**PROVIDED PASSAGE**
Working with Operators using Python
Introduction to the PDF Operators and Their Usage
An operator is a PDF keyword specifying some action that shall be performed, such as painting a graphical shape on the page. An operator keyword is distinguished from a named object by the absence of an initial solidus character (2Fh). Operators are meaningful only inside the content stream.
A content stream is a PDF stream object whose data consists of instructions describing the graphical elements to be painted on a page. More details about PDF operators can be found in the PDF specification.
Implementation details
This method provides fine-grained control over image placement within a PDF by directly manipulating the content stream with low-level graphics operators. It is particularly useful when precise positioning and transformation of images are required, such as:
-
adding watermarks or logos at specific locations.
-
overlaying images onto existing content with exact alignment.
-
implementing custom layouts that are not achievable with higher-level abstractions.
By using operators like GSave, ConcatenateMatrix, Do, and GRestore, developers can ensure that images are rendered accurately and without unintended side effects on other page content.
- The GSave operator saves the PDF’s current graphical state.
- The ConcatenateMatrix (concatenate matrix) operator is used to define how an image should be placed on the PDF page.
- The Do operator draws the image on the page.
- The GRestore operator restores the graphical state.
To add an image into a PDF file:
- Open the PDF Document
- Define Image Placement Coordinates
- Access the Target Page
- Load the Image into a Stream
- Save the Current Graphics State
- Create a Rectangle and Transformation Matrix
- Apply the Transformation Matrix
- Draw the Image
- Restore the Previous Graphics State
- Save the Modified PDF Document
The following code snippet shows how to use PDF operators:
import aspose.pdf as ap
# Open PDF document
with ap.Document(path_infile) as document:
# Set coordinates for the image placement
lower_left_x = 100
lower_left_y = 100
upper_right_x = 200
upper_right_y = 200
# Get the page where the image needs to be added
page = document.pages[1]
# Load the image into a file stream
with open(path_imagefile, "rb") as image_stream:
# Add the image to the page's Resources collection
page.resources.images.add(image_stream)

**MATERIAL PROVIDED**
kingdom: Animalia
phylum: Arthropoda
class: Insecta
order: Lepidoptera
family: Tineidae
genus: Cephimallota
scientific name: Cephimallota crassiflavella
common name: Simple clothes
---
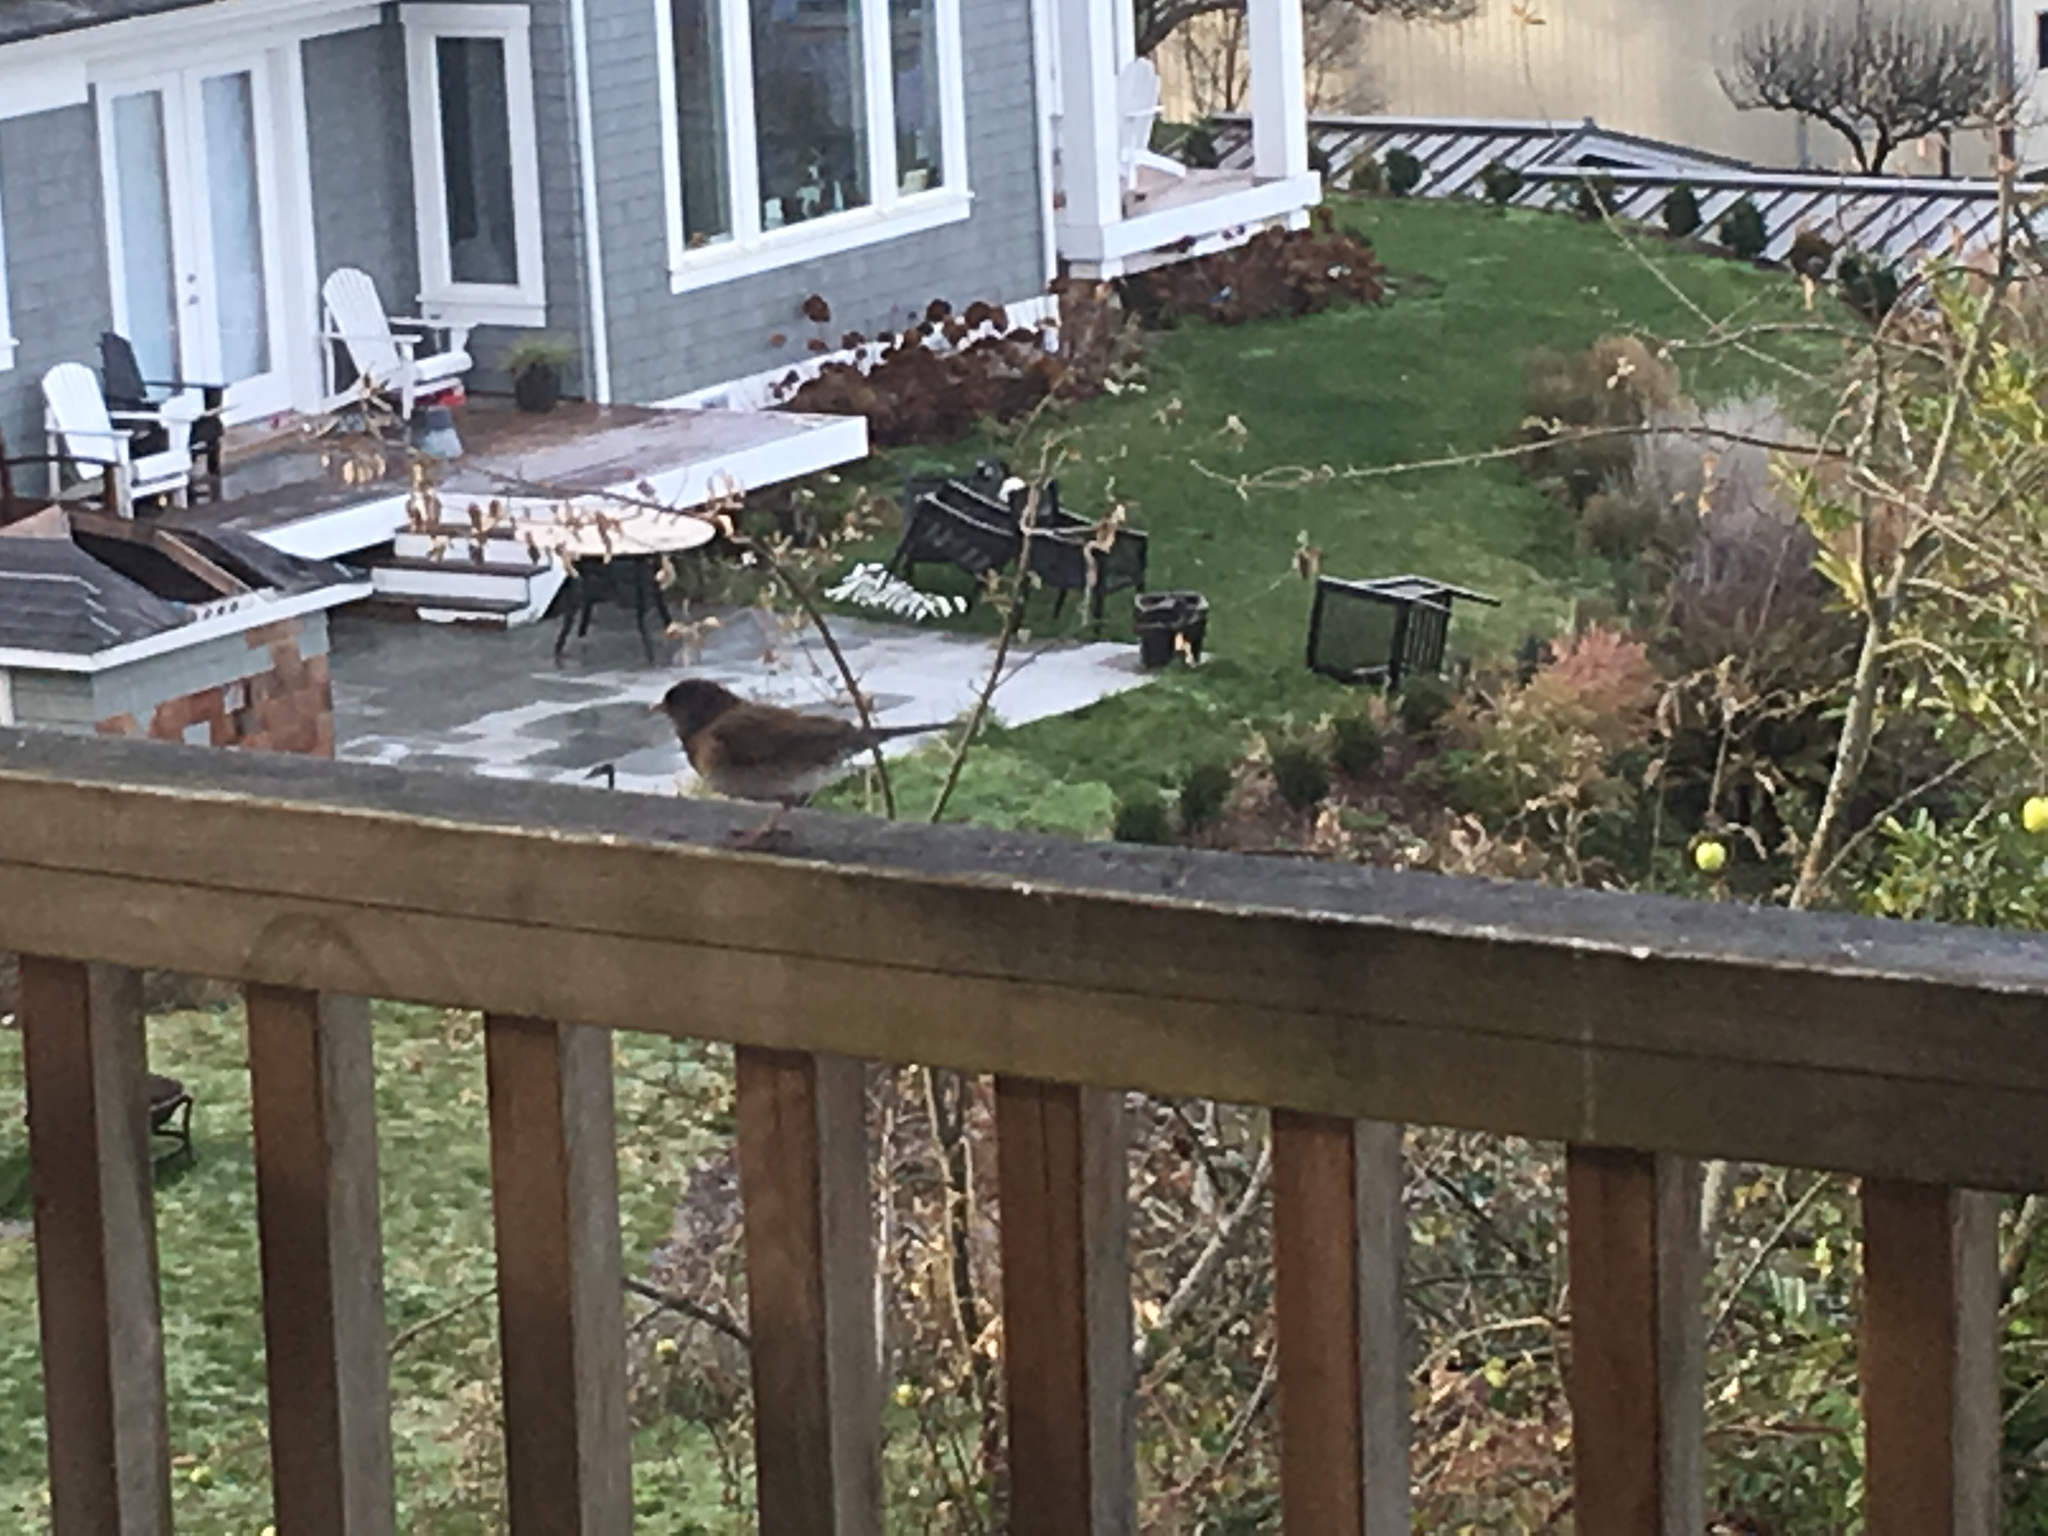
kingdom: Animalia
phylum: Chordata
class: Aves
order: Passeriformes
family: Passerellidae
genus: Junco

**WRITTEN PROBLEM 1**
Retype the part of the PDF operators page starting at "Working with Operators" and ending at "the content stream.".
**WRITTEN PROBLEM 2**
Extend the PDF operators page past its final line, picking up directly after its last shown sentence.

**RESPONSE 1**
Working with Operators using Python
Introduction to the PDF Operators and Their Usage
An operator is a PDF keyword specifying some action that shall be performed, such as painting a graphical shape on the page. An operator keyword is distinguished from a named object by the absence of an initial solidus character (2Fh). Operators are meaningful only inside the content stream.

**RESPONSE 2**
# Save the current graphics state using the GSave operator
page.contents.add(ap.operators.GSave())
# Create a rectangle and matrix for positioning the image
rectangle = ap.Rectangle(lower_left_x, lower_left_y, upper_right_x, upper_right_y)
matrix = ap.Matrix([
rectangle.urx - rectangle.llx, 0,
0, rectangle.ury - rectangle.lly,
rectangle.llx, rectangle.lly
])
# Define how the image must be placed using the ConcatenateMatrix operator
page.contents.add(ap.operators.ConcatenateMatrix(matrix))
# Get the image from the Resources collection
x_image = page.resources.images[page.resources.images.count]
# Draw the image using the Do operator
page.contents.add(ap.operators.Do(x_image.name))
# Restore the graphics state using the GRestore operator
page.contents.add(ap.operators.GRestore())
# Save PDF document
document.save(path_outfile)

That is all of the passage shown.